[[ TASK MATERIAL, beginning ]]

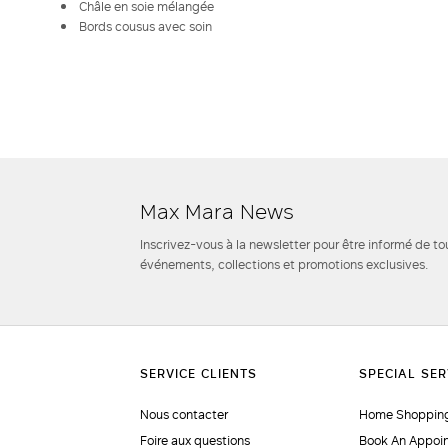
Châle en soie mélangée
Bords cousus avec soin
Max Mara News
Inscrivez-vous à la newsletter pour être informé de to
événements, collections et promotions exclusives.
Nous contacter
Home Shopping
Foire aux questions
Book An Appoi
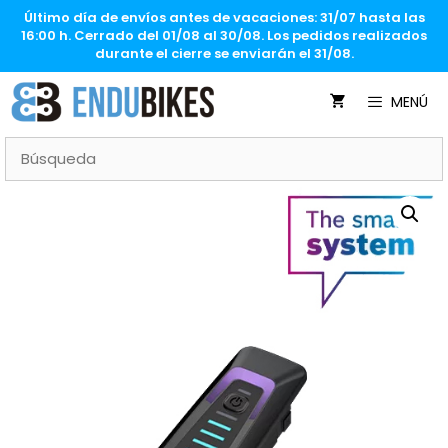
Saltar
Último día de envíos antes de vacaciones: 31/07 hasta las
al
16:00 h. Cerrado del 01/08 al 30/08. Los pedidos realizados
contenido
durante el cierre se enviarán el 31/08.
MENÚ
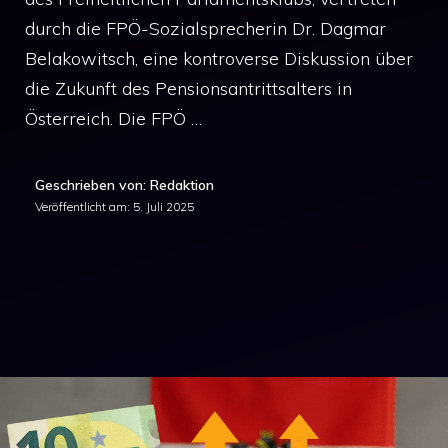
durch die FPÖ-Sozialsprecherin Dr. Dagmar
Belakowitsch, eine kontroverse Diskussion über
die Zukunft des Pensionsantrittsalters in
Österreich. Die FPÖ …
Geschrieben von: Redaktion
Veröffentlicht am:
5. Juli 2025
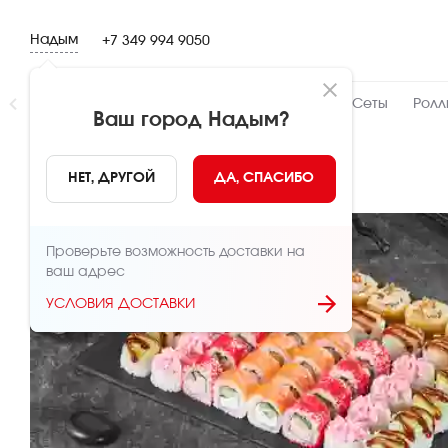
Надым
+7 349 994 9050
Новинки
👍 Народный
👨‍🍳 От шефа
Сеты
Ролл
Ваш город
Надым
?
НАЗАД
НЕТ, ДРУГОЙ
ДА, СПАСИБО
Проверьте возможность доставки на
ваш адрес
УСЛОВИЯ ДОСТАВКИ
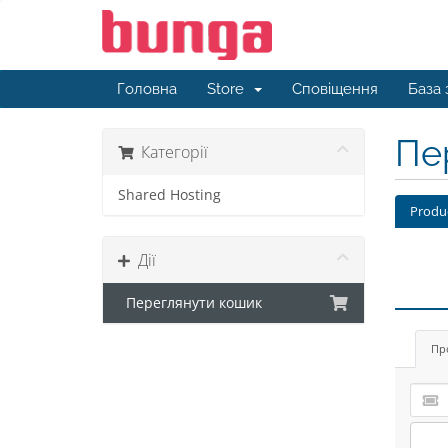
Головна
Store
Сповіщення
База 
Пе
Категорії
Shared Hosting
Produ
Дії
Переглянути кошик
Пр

[[ TASK MATERIAL, end ]]

### PROMPT
Without the pictures, copy out each entry exactly as it stands.

### TASK SOLUTION
Châle en soie mélangée
Bords cousus avec soin
Max Mara News
Inscrivez-vous à la newsletter pour être informé de to
événements, collections et promotions exclusives.
Nous contacter
Home Shopping
Foire aux questions
Book An Appoi
Saltar
Último día de envíos antes de vacaciones: 31/07 hasta las
al
16:00 h. Cerrado del 01/08 al 30/08. Los pedidos realizados
contenido
durante el cierre se enviarán el 31/08.
MENÚ
durch die FPÖ-Sozialsprecherin Dr. Dagmar
Belakowitsch, eine kontroverse Diskussion über
die Zukunft des Pensionsantrittsalters in
Österreich. Die FPÖ …
Geschrieben von: Redaktion
Veröffentlicht am:
5. Juli 2025
Надым
+7 349 994 9050
Новинки
👍 Народный
👨‍🍳 От шефа
Сеты
Ролл
Ваш город
Надым
?
НАЗАД
НЕТ, ДРУГОЙ
ДА, СПАСИБО
Проверьте возможность доставки на
ваш адрес
УСЛОВИЯ ДОСТАВКИ
Головна
Store
Сповіщення
База 
Пе
Категорії
Shared Hosting
Produ
Дії
Переглянути кошик
Пр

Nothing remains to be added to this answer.